## Exercises to complete
(a) In the XLattice text, which two methods does the release add to StringLib?
(b) Write a continuation of the XLattice text, picking up right after its final sentence.

## Exercise text
XLattice is a communications infrastructure for peer-to-peer (p2p) networks. These networks may be server-assisted. XLattice is a modular system consisting of components intended to be usable for a wide variety of purposes, ranging from p2p chat to distributed software development environments.
The software will also be useful in applications requiring anonymity, privacy, and filtering, such as messaging systems for business.
We add NameGenerator to corexml.bind. This is a facility for generating class, method, and variable names in a standardized way. These names are to be used in various types of automatically generated code, as for example in other bind methods; in XLattice's ProjMgr component; and in the forthcoming JAppGen J2EE MVC application generator project, jappgen.sourceforge.net.
This release adds ucFirst and lcFirst methods to StringLib. These are used fairly heavily by upcoming corexml and projmgr component releases, which are in turn used by the JAppGen J2EE MVC application generator, about to become available in alpha at jappgen.sourceforge.net.

## Given data
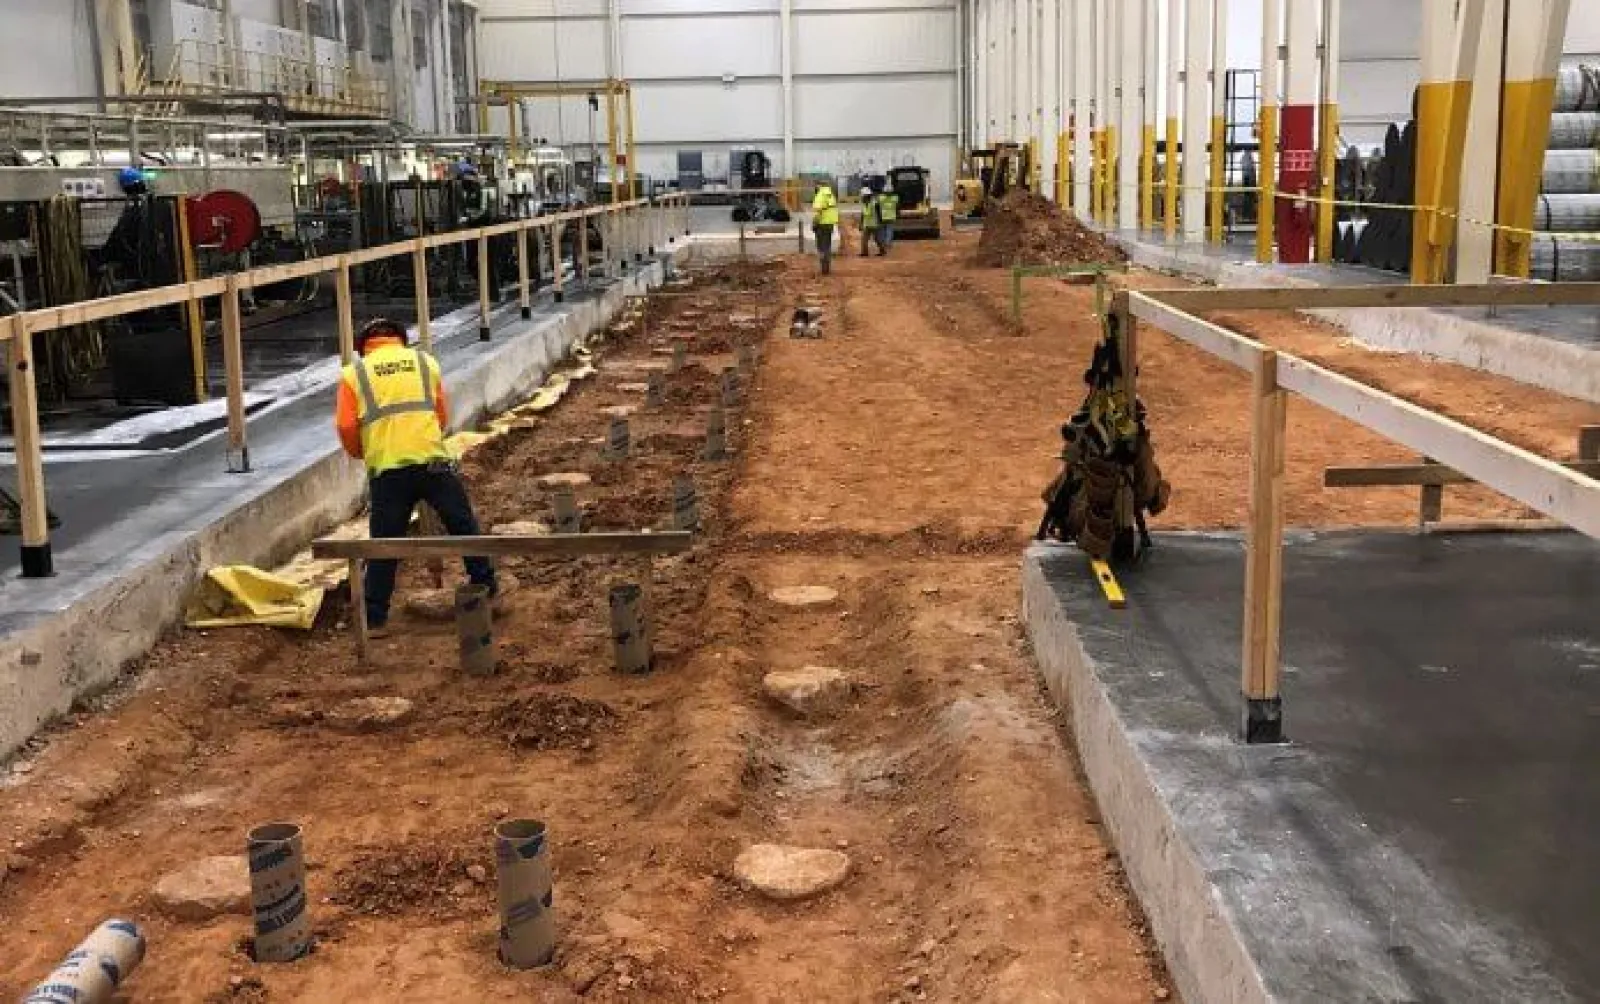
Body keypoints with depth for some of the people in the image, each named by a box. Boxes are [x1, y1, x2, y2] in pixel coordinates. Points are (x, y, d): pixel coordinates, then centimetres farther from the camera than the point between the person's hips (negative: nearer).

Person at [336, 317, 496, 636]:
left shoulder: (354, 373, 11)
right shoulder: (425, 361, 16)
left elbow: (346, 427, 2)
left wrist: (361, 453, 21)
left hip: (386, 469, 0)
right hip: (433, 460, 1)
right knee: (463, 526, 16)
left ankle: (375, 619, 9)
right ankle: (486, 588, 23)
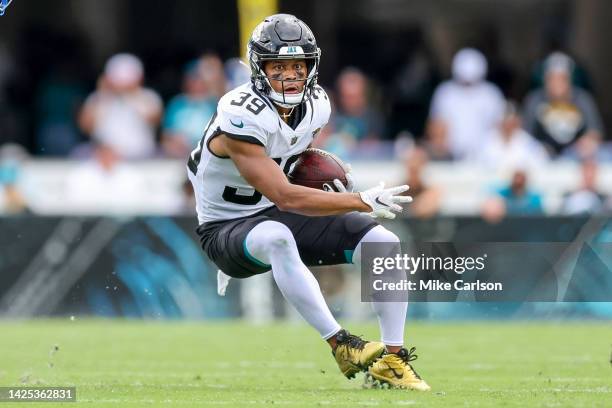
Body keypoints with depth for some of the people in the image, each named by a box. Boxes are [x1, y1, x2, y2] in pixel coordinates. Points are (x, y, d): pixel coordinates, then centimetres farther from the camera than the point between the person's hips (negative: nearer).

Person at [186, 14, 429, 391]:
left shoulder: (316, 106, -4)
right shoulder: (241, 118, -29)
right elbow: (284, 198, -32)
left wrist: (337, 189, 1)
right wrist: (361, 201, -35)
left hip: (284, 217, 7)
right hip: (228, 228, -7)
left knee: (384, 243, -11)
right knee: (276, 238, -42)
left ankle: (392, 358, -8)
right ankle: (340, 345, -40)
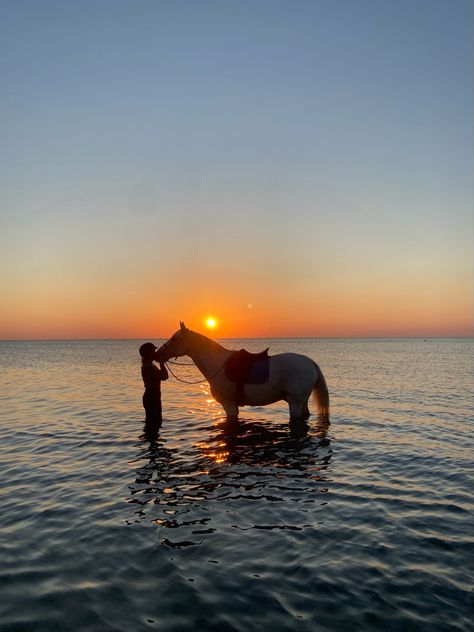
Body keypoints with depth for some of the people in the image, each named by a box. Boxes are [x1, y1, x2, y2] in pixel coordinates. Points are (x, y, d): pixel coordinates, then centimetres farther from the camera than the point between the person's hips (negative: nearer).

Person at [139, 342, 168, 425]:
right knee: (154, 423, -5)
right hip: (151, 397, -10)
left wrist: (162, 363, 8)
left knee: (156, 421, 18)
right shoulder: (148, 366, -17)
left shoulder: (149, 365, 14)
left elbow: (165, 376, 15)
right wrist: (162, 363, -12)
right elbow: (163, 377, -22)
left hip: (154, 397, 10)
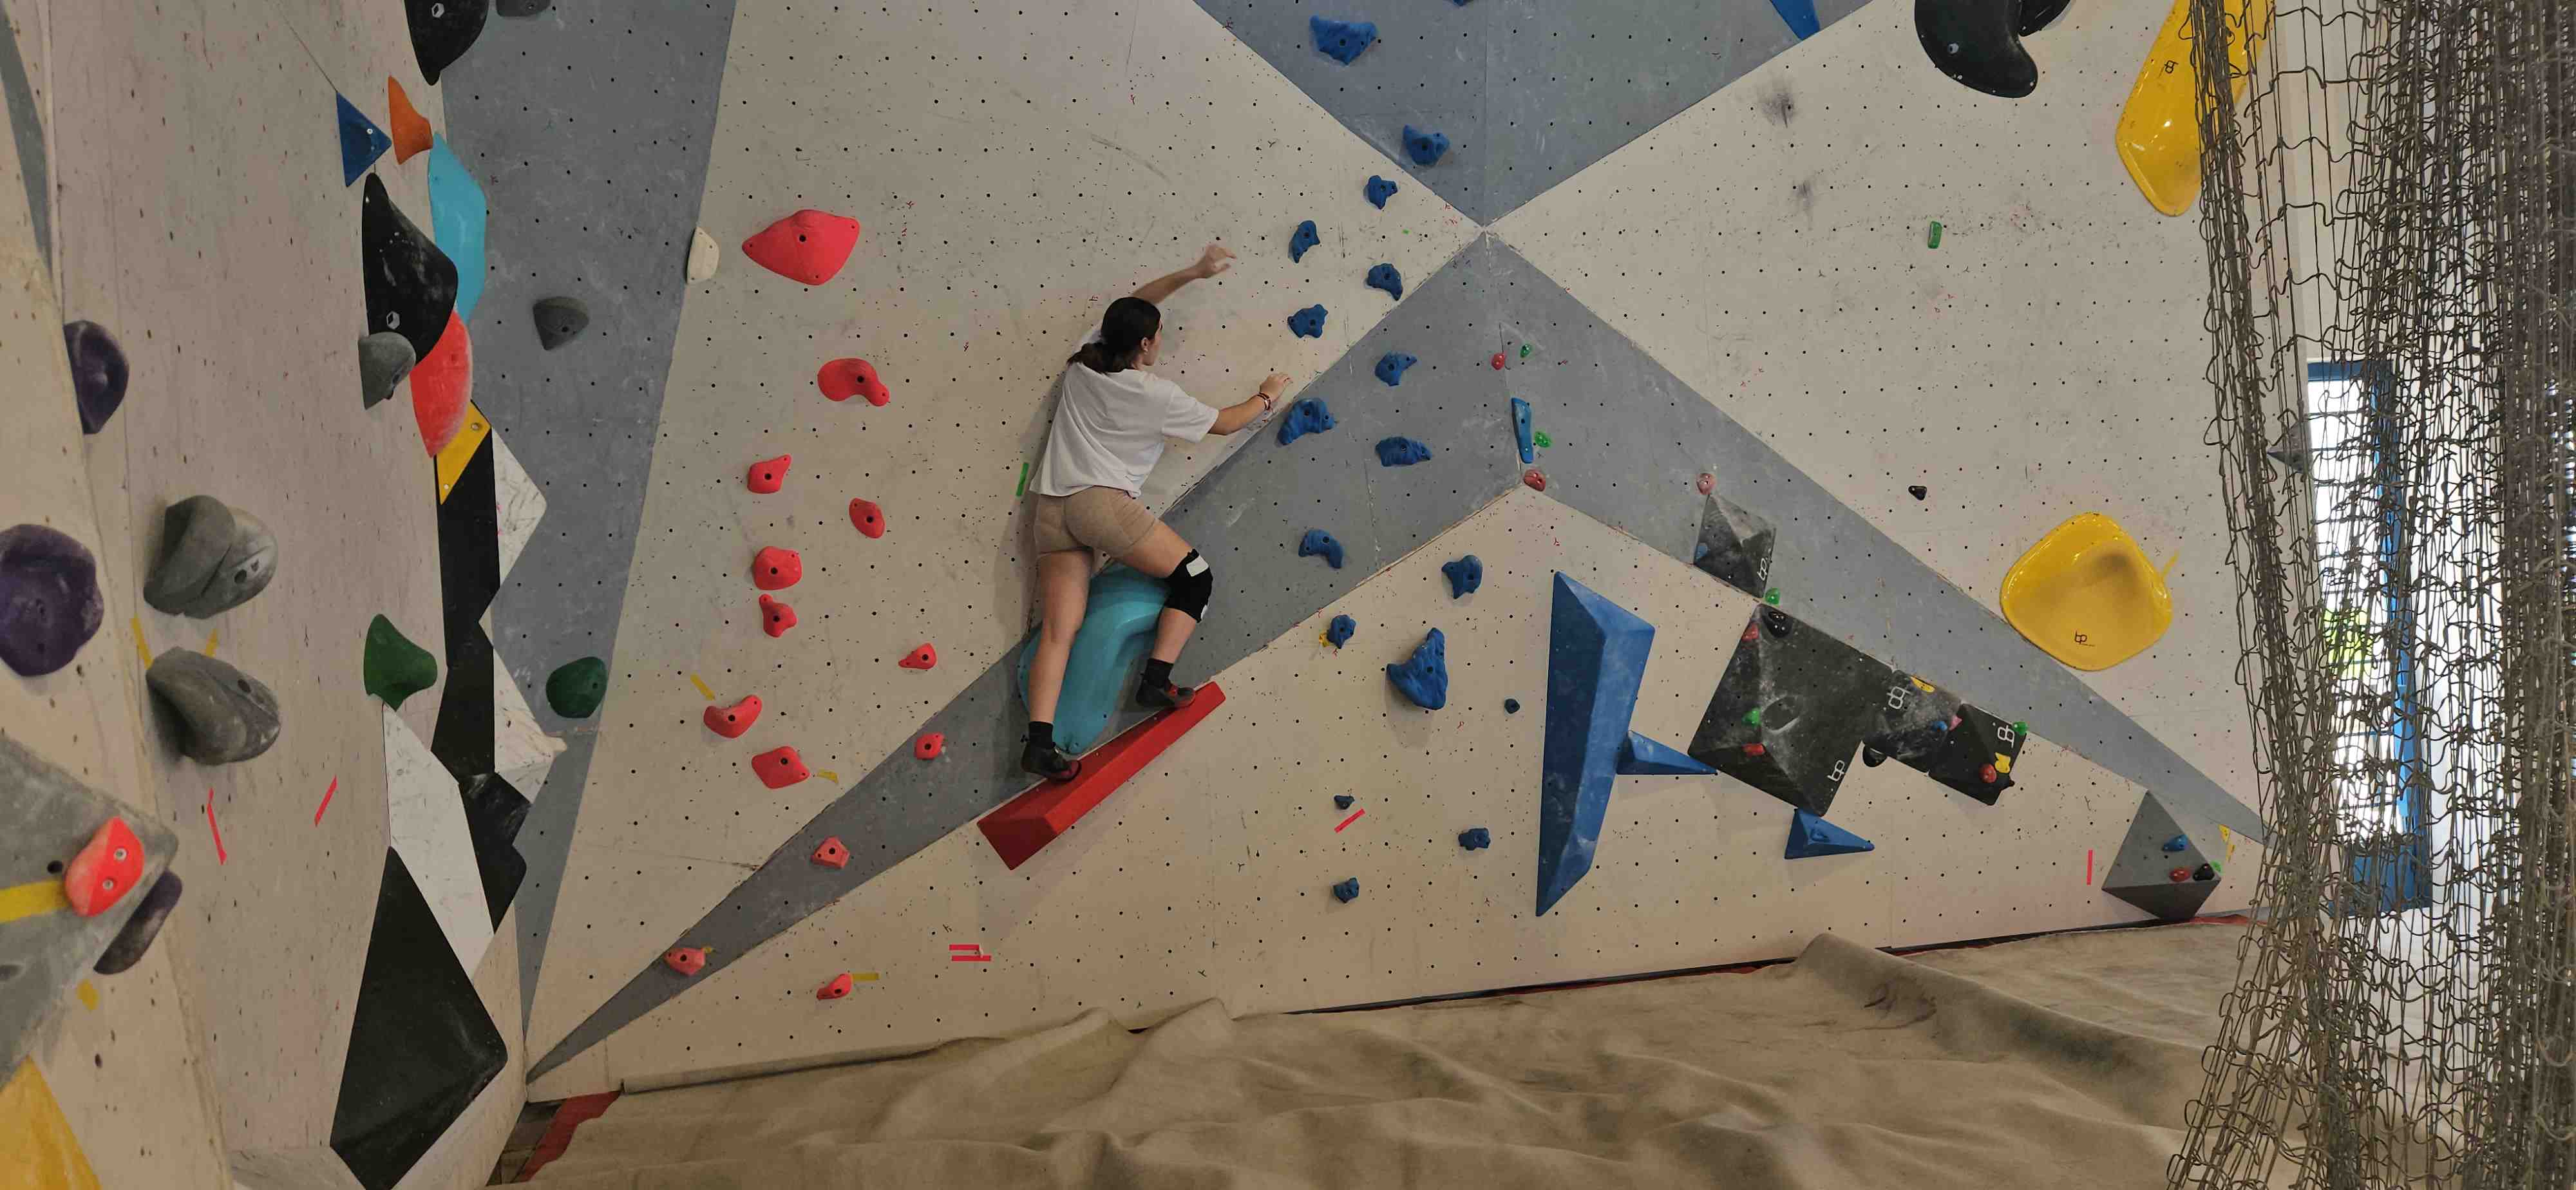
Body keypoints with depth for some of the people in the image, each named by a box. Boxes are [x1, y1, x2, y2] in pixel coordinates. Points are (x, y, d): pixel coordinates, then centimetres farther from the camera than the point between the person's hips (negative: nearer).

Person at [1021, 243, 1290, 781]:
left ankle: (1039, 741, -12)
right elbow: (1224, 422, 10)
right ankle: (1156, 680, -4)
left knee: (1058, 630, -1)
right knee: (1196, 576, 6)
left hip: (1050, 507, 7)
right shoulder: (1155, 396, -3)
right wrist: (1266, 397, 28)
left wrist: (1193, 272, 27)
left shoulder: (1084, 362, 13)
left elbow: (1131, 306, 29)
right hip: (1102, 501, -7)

## Exercise answers
(a) It adds the ucFirst and lcFirst methods.

(b)
This is a minor release. context/ has been moved to the util component, and necessary changes in code have been made. We switch to using junit-4.1 for testing, in line with the earlier switch to Java 1.5. And the release is now packaged as a ZIP file instead of a UNIX tarball.
As usual, we include source code for this component and jars for all dependencies.
ProjMgr's first update in a couple of years sees util/context/ replacing corexml/context/, JUnit updated to 4.1, and the use of Java 1.5. We also relax restrictions on version numbers; any JNLP version number is now acceptable. Finally, a number of minor bugs have been fixed.
This is a clean-up preparatory to using ProjMgr for project management (meaning largely automatic generation of configuration files) in the soon-to-be released JAppGen project.
As usual, the .ZIP file includes source code for this component (ProjMgr) and jars for all dependencies.
v0.3.8 makes minor changes to fundamental XLattice classes, including Transport, Peer, and NodeID. We switch to using JUnit 4.1 for unit testing. The release is now packaged as a ZIP file instead of a UNIX tarball.
This release adds TLS contexts and sessions which considerably reduce the effort required to implement peer-to-peer TLS connections between XLattice Nodes as well as SSL connections between XLattice-based HTTP clients and servers.
|2006-06-04||crypto-0.1.1 release, switch to Java 1.5
Today's crypto-0.1.1 release improves the implementation of SignedLists and adds the TLSEngine which will be used as the basis for most node-to-node communications in XLattice networks.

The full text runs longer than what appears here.